The administration of U.S. President Barack Obama has suggested that Israel extend the current moratorium on construction in West Bank settlements by an additional three months, in order resolve the disagreement surrounding the issue in recently relaunched direct peace talks between Israel and the Palestinians, the London-based Arabic language newspaper Asharq Al Awsat reported on Thursday.
In November, Prime Minister Benjamin Netanyahu declared a 10-month freeze on construction in West Bank settlements, which is set to expire in 10 days. Palestinian President Mahmoud Abbas and other senior Palestinian negotiators have announced repeatedly that if Israel resumes construction on territory they envision as part of the future Palestinian state, talks would immediately break down.
According to Asharq Al Awsat, Abbas has agreed to the U.S. suggestion, but Netanyahu has yet to respond.
The Prime Minister's Office issued a statement later Thursday morning, saying that "we don't comment on the content of negotiations. The position of Prime Minister Benjamin Netanyahu regarding the time period allotted in advance for the West Bank settlement freeze is well known, and hasn't changed."

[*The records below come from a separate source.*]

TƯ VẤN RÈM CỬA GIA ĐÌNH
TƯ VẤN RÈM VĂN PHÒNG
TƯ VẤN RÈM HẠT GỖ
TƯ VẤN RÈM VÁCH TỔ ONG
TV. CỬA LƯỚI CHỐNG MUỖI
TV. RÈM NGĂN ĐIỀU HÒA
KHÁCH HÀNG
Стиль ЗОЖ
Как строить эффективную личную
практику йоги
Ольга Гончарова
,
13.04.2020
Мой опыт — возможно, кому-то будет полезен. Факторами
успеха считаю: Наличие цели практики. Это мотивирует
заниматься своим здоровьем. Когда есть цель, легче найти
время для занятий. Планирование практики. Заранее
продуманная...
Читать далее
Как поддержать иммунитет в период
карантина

Palestinian sources said Thursday that during their meeting in Jerusalem on Wednesday, Netanyahu told Abbas that Israel would resume construction in the settlements at the end of the month. Abbas reportedly replied that in that case, the Palestinians will have to withdraw from peace negotiations.
U.S. envoy George Mitchell, however, said Wednesday that the peace talks were being conducted more seriously and faster than the ones he brokered in Northern Ireland in the 1990s.
Mitchell particularly noted progress regarding the construction freeze in the West Bank settlements. Associates close to Netanyahu echoed the Palestinian claim that Netanyahu had stressed during the meeting that the moratorium would not be extended.